Tras su aclamada “Furtivos” y cuatro años sin dirigir por motivos de financiación, filma esta coproducción hispano-sueca, de ahí el reparto internacional que incluye a una de las actrices favoritas de Bergman, Harriet Anderson. Una película extraña, insólita pero sugerente y perturbadora. Una historia de extranjeros enamorados de España, de su cultura, sus tradiciones, su clima y sus gentes. Una fábula sobre el universo femenino, la magia y el misterio de un mito, una leyenda y la influencia sobre sus moradores. Pepa (una sensual Ángela Molina) da vida esa mujer típicamente andaluza, vitalista y seductora, pero que no termina de decidirse por alguno de los hombres que la aman. Una joven con carácter independiente que recuerda el mito de “Carmen”, y que sostiene que la Sabina es una “Draguna” que vive en una cueva – cuya entrada, curiosamente, tiene forma vaginal – que devora a los hombres después de gozarlos sexualmente.

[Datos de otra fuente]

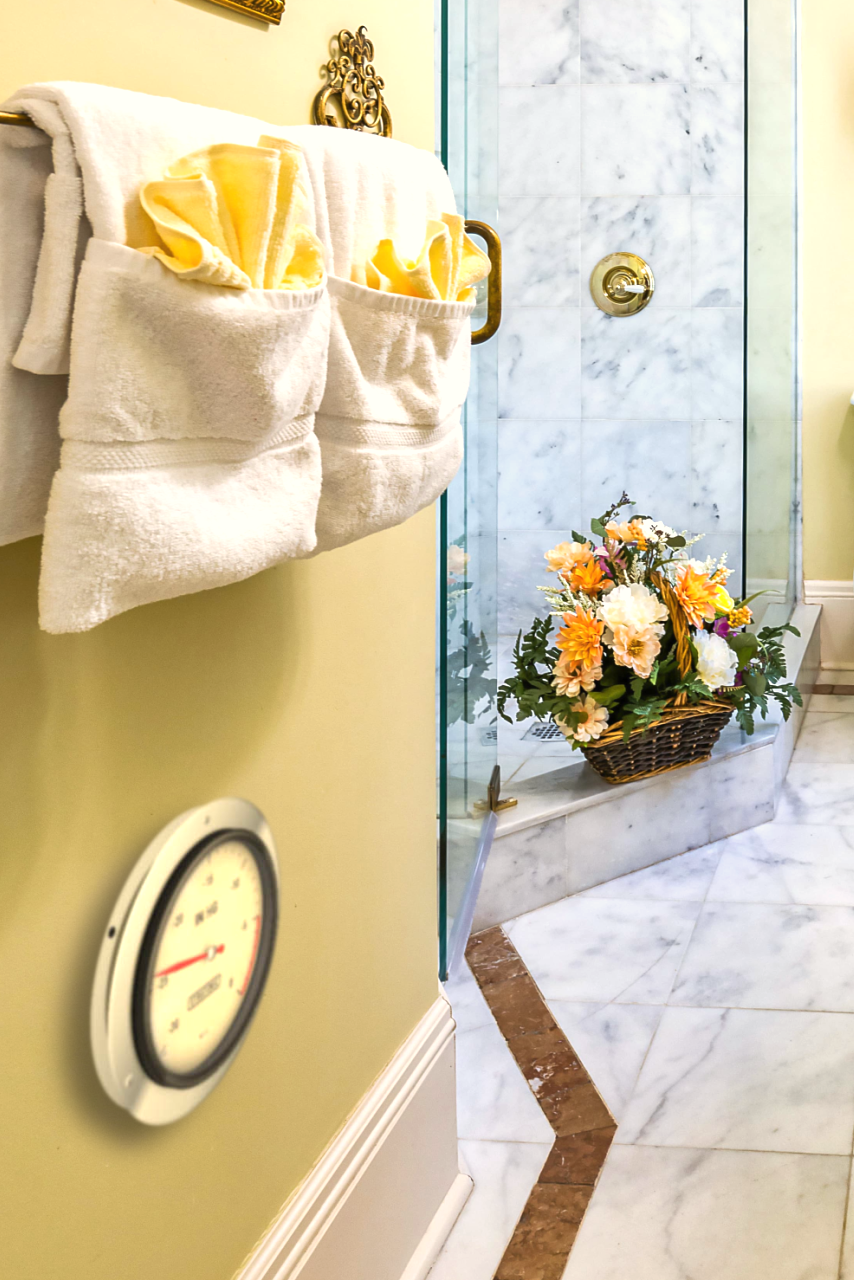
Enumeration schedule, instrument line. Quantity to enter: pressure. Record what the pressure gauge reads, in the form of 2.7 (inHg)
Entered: -24 (inHg)
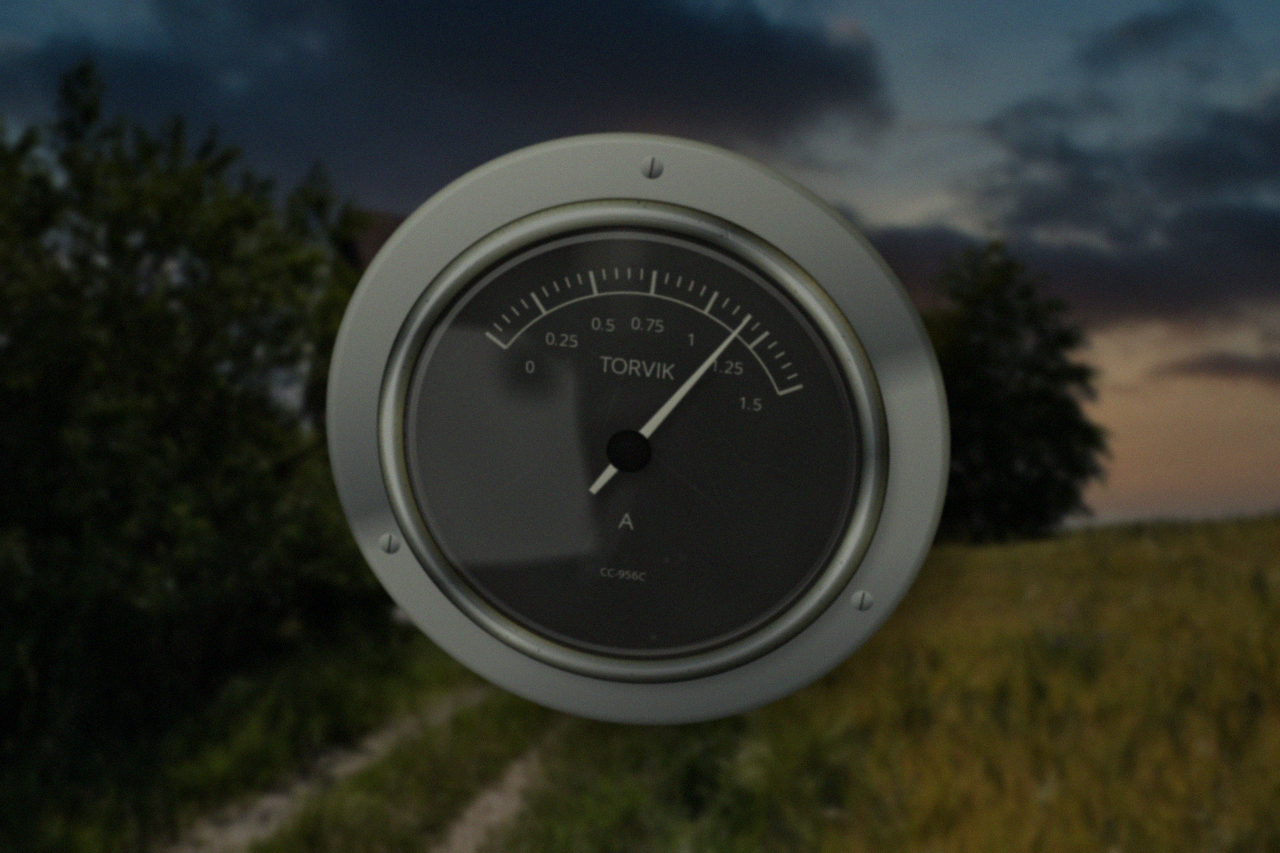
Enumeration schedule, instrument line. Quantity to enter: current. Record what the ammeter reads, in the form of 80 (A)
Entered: 1.15 (A)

Dicha lozana tiene un hermano corto de luces, Manolín (Ovidi Montllor), del cual corren rumores por el pueblo que sería el sirviente fiel de la misteriosa Sabina. El film tiene un claro sustrato literario con la aparición de intelectuales británicos que recalan en tierras andaluzas en busca de Michael (Jon Finch) un escritor en horas bajas, que había viajado a Andalucía para documentarse e investigar la desaparición de un poeta muchos años atrás y enamorado de una mujer andaluza. Reviviendo nuestro protagonista una historia parecida con Pepa en una película sensual y romántica pero que a la vez recrea intereses bastardos por parte de los visitantes preocupados del futuro libro de Michael y el dinero que mueve el negocio editorial.

La música del guitarrista universal Paco de Lucía, la bella fotografía del paisaje agreste, el folclore andaluz con sus leyendas mitológicas, sus fiestas y procesiones, la luz y la fisicidad en la orografía de la Serranía de Ronda. Todo ello constituyen una película interesante que se adentra en territorios desconocidos, que no esta hecha en función de una conclusión como suelen ser la mayoría de las películas actuales, tampoco es por transgredir las leyes de la rentabilidad comercial ni por contrariar los gustos convencionales del espectador. Sino porque tales normas le son ajenas al cineasta y acatarlas le impediría hacer lo que desea. Borau al contar esta leyenda inventada, esta gran historia de amor, procura que sus personajes tengan vida propia y que reaccionen con pasión ante sentimientos primarios.